Immigrant Doctors Worry About Families Back Home With Little Vaccine Access
As healthcare workers in the U.S. received COVID-19 vaccines, many were relieved and hopeful. But doctors who are foreign-born also describe a bittersweet feeling.
Dr. Samuel Urrutia is walking to a coffee shop near University Hospital in Indianapolis. It's freezing but he sees it as a good chance to capture videos to share with his parents back in Honduras over the family WhatsApp group.
“My family likes seeing videos of the snow. They've never have actually experienced that. So it's all good,” he says.
Urrutia is a resident in internal medicine at Indiana University. His father is a general practitioner in a rural Honduran village.
“My dad is 57 years old. He is about to retire later this year, actually. But he's still worked through the pandemic because they thought they needed him and he has not received a vaccine,” he says. “There's no plan for mass vaccination in Honduras or even for higher risk population vaccination.”
Honduras is not the only country in this situation. The United Nations says 75% of the world’s available vaccines have been administered in only 10 countries. Meanwhile, 130 countries still don’t have a single dose.
Urrutia received the Pfizer vaccine in December — it left him happy and hopeful. But these feelings are tempered when he thinks of family and colleagues back home. “How unfair it is for some people to be seeing 60 or 80 patients a day in a country like Honduras and not be able to access the vaccine."
The global disparity in vaccine access hits home for many doctors serving on the frontline of the pandemic here. Nearly 30% of the doctors in the U.S. are foreign-born like Urrutia, mostly from developing countries with limited or no vaccine access.
Dr. Wassim Abdallah, an IU internal medicine resident from Lebanon, says this makes him “angry and sad to see the inequity in vaccine distribution".
“I feel lucky, I was able to get the vaccine, and I'm an immigrant doctor, getting the vaccine even before the President of the United States,” he says. “Whereas like in Lebanon, two months into like the vaccine rollout, so far, nobody has gotten the vaccine inside of the country, including my colleague doctors.”
His grandfather in Lebanon is 102 and has yet to get the vaccine. He worries about his family back home — a lot.
Lebanon received its first batch from the COVID-19 Pfizer-BionTech vaccine doses on Feb. 13, with aid from the World Bank. The country is expected to receive more vaccines throughout the year.
For many developing countries, vaccines are the most effective tool to control the pandemic. COVID lockdowns or even social distancing is hard in places where many rely on daily wages to stay afloat.
John Patton, professor of virology at Indiana University Bloomington, says this allows the virus to spread unchecked. “If you have a population in which the virus is just infecting and spreading, uncontrolled, there is almost a competition among the different viruses that are being produced.”

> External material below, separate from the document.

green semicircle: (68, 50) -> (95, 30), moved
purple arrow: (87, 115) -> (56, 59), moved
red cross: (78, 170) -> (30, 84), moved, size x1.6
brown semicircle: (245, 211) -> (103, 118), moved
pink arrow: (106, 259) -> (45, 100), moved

Patton says this can lead to new virus variants potentially undermining vaccination efforts -- even in countries like the U.S.
Ensuring equitable access to the vaccine is not just “the morally right thing” to do but is in every country’s “pragmatic best interest," says Jennifer Nuzzo, senior scholar at Johns Hopkins Center for Health Security and senior fellow at the Council on Foreign Relations.

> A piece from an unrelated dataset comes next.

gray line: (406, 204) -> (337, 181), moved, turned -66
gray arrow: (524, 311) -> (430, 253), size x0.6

“Even if you don't have morals, you do care about, you know, getting to a point where we no longer live in fear of this virus, where we are able to restore economies and lift travel restrictions and go back to the lives that we once enjoyed,” Nuzzo says. “And that requires that all countries have protection.”

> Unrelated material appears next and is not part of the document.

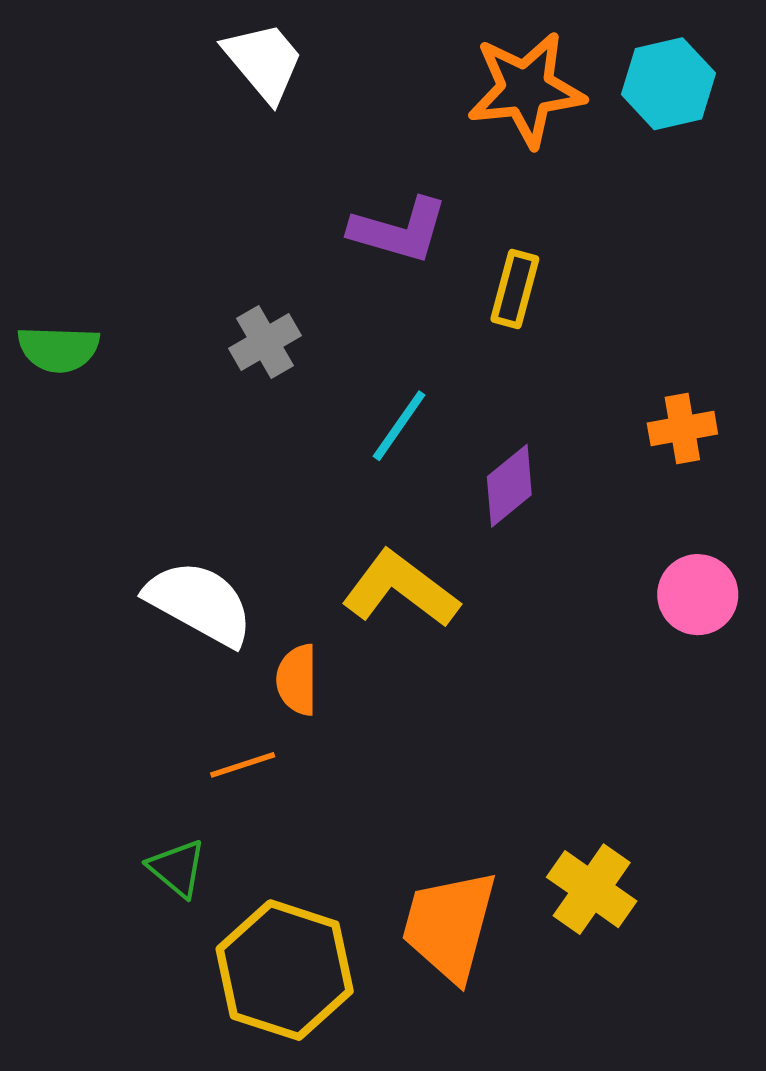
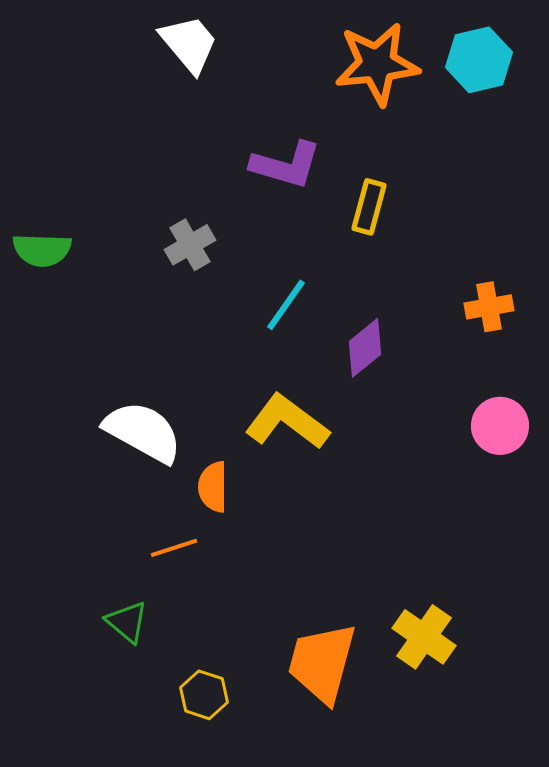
yellow hexagon: (285, 970) -> (204, 695), size x0.5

Aware of the economic and public health impact of such disparity, the World Health Organization is spearheading a global initiative called COVAX to buy as many as two billion COVID-19 vaccine doses in bulk to ensure wider access.
President Biden announced on Feb. 18 that the U.S. will give $4 billion to COVAX.
Paul Perrin, associate professor of global affairs and global health at the University of Notre Dame, says the will to bridge the gap is important but not enough.
He adds, “Where do you administer these vaccines? Is it in the health system? Well, what if they're people in remote areas? How do they present to the health system?
"And so it's not just as simple as saying, we're going to send vials overseas, and people will be vaccinated. There’s a whole series of steps that need to happen.”
In many developing countries, trust in the government’s ability to deliver a smooth vaccine rollout is limited. This is something Dr. Ahmad Alkashash, a pathology resident at IU, sees in his home country, Egypt.
“The health sector in Egypt is underfunded ... . So I think this is where the problem lies,” he says.
While Egypt managed to secure 40 million doses — enough to vaccinate 20 percent of its population — most healthcare workers remain unvaccinated.
As Alkashash sits in the pathology lab looking in a microscope, he feels lucky to be safe after getting his vaccine last December — and at times guilty too. He says COVID deaths are piling up back home and his doctor friends speak of a thankless situation.